[Passage shown]

Preheat oven to 375°F. Roll out half the dough to 1/8-inch thickness on a well-floured surface. Use cookie cutters to punch out your desired cookies. Place on an un-greased cookie sheet, or on parchment paper. If you’re running low on time and want to use sprinkles instead of royal(-pain-in-the-butt) icing, do so now. If frosting, wait until after baking.
Bake at 375°F until edges are set, about 7-8 minutes. Do NOT wait for the edges to brown. The alternative to setting your kitchen timer is developing a sixth sense like my mom’s. She can be three rooms away and use her spidey sense to detect just when her treats hit that perfect mid-point between doughy and crunchy that is so vital for sugar cookies.
4 cups powdered sugar, sifted
2 tablespoons meringue powder
5 tablespoons water
1/2 to 1 teaspoon pure vanilla extract
Whisk together powdered sugar and meringue powder. Alternative recipes call for egg whites, but meringue powder means you don’t have to worry about giving your tasters salmonella. A plus in my book. Add water and use a stand mixer at low speed for about 5 minutes to incorporate. Incorporate vanilla, to taste, about halfway through the mixing process. If you don’t have a stand mixer, you can use a spoon and some muscle, as I did here. Icing will be very thick.
The general idea to royal icing is to make an outline for your design using a thick icing. Following this step, you fill in the design using thinner, watery icing to “flood” the spaces you’ve created. At any point you can and should use food dye to bring some color to your creations. Gels work better than liquid food coloring here, because they don’t thin out the icing; however, powdered sugar can be used to compensate for the extra liquid, if necessary.
Outlines: Add about a 1/2 teaspoon more water at a time until icing is easy to pipe – it takes a little bit of learning to figure out when this point is. The key though is to adjust until you hit the right point, because piping icing that is too thick will make you want to punch stuffed animals.

[/Passage shown]
[Data for review]

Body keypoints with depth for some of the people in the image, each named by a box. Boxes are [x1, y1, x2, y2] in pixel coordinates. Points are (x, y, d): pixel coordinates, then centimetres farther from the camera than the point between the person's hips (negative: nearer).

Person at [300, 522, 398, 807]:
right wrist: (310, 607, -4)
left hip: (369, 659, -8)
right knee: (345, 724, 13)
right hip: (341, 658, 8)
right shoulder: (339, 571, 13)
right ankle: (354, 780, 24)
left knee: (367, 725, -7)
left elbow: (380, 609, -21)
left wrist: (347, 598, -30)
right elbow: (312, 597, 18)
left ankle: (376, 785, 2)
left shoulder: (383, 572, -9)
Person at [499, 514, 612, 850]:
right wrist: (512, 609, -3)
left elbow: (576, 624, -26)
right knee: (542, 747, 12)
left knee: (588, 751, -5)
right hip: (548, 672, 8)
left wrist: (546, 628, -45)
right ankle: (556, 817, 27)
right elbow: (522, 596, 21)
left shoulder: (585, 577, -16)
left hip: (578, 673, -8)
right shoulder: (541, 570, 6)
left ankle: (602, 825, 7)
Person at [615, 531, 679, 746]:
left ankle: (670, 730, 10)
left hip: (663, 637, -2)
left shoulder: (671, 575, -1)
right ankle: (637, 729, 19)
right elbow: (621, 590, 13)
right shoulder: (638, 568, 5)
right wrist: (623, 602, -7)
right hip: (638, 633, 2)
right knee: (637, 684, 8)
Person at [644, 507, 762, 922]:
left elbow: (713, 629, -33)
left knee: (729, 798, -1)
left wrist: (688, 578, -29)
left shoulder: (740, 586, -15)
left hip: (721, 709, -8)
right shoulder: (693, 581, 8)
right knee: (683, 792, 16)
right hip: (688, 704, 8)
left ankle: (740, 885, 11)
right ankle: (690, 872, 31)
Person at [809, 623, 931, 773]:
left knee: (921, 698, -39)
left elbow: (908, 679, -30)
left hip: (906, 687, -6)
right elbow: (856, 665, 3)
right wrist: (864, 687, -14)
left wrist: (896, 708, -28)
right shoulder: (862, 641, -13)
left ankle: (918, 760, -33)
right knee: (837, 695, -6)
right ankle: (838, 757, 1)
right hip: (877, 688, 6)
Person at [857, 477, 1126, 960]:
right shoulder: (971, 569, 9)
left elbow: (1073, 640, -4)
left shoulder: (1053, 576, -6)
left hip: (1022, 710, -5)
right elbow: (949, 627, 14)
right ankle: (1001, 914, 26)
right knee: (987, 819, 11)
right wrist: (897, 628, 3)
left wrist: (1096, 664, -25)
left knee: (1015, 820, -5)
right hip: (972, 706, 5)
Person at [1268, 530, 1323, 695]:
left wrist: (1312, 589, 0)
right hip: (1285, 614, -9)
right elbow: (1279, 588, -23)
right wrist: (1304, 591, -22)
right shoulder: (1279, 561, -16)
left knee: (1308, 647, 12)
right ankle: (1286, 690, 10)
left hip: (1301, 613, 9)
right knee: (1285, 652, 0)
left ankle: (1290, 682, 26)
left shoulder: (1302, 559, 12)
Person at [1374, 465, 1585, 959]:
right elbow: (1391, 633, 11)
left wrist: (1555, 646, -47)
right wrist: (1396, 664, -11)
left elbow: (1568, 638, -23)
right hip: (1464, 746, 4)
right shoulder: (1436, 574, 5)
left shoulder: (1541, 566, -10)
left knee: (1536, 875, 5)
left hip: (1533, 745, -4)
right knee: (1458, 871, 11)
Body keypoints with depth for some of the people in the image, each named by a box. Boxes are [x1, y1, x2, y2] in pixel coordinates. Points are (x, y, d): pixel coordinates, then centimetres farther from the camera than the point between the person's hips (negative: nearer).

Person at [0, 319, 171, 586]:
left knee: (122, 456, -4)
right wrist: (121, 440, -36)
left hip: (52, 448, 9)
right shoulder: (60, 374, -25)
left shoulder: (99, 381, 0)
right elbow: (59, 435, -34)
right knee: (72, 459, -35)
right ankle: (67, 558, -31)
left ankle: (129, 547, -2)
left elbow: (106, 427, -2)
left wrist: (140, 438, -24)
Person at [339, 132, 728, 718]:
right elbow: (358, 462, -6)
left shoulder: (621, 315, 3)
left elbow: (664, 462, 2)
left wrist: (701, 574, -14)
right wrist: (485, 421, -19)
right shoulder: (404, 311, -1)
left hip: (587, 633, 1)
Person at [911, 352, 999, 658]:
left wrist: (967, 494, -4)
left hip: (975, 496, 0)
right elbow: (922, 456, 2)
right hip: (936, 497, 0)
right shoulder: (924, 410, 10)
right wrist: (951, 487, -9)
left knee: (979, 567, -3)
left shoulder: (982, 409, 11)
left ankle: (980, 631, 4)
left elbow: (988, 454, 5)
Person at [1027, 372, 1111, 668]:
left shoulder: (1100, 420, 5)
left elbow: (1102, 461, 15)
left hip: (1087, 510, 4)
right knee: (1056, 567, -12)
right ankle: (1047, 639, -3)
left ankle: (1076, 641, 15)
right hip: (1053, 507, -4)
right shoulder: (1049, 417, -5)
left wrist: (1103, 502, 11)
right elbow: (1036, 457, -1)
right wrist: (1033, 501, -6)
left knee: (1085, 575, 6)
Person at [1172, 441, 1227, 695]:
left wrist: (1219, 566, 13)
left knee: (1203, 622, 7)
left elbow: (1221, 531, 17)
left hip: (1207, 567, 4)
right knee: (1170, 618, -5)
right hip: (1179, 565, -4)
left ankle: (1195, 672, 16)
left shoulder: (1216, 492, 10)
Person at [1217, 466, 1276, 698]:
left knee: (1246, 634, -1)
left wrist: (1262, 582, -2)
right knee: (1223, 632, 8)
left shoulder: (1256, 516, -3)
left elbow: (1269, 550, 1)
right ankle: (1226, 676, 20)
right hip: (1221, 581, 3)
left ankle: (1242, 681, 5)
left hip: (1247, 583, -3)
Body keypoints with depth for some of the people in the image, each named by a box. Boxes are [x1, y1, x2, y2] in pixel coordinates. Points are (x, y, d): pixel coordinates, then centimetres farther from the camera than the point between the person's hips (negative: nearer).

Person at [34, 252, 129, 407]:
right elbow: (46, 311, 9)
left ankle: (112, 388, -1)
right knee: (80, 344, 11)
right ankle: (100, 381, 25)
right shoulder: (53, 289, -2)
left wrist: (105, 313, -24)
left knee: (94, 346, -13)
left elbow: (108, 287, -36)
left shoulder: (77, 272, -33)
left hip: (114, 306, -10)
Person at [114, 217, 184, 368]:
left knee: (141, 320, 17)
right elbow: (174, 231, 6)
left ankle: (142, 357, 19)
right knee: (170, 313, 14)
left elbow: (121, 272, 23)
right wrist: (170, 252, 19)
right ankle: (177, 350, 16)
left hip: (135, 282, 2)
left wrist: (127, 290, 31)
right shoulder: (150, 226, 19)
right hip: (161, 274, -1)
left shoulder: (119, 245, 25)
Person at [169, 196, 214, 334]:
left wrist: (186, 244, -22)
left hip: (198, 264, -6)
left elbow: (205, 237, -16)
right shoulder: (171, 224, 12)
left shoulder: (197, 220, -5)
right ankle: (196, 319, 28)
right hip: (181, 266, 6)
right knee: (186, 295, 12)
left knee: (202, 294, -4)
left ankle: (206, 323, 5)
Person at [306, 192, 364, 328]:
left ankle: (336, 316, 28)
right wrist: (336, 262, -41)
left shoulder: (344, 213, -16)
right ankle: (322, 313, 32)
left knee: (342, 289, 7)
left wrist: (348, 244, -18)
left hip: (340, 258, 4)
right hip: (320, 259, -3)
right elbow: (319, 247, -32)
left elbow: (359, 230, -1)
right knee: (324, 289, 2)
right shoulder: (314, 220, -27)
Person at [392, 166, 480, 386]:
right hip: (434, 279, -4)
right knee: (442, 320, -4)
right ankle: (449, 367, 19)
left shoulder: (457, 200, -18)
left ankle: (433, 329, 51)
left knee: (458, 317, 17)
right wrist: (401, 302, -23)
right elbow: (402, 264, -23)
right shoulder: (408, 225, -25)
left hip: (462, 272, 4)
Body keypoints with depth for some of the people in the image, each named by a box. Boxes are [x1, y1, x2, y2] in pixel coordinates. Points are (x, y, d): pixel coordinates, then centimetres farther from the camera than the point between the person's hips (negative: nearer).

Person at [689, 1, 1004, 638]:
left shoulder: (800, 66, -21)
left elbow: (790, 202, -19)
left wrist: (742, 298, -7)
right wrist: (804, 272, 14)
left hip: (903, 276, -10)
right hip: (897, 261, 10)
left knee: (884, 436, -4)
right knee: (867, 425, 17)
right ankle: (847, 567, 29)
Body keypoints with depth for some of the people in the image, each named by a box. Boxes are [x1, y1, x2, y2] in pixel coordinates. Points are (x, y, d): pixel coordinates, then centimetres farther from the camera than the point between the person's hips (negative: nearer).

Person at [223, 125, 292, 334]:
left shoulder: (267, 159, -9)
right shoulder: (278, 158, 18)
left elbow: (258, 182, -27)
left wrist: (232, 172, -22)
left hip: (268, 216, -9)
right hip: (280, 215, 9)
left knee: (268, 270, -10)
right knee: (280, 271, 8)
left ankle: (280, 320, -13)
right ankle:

[/Data for review]

▸ What to produce
Decide whether each statement agrees with the recipe, answering yes or no and quoting the deciding words from it. 1. The cookies should stay in the oven until their edges turn brown. 2. The icing here uses meringue powder in place of egg whites. 3. Liquid food coloring works better than gels for coloring royal icing.

▸ Task output
1. No: "Do NOT wait for the edges to brown."
2. Yes: "Alternative recipes call for egg whites, but meringue powder means you don’t have to worry about giving your tasters salmonella."
3. No: "Gels work better than liquid food coloring here, because they don’t thin out the icing"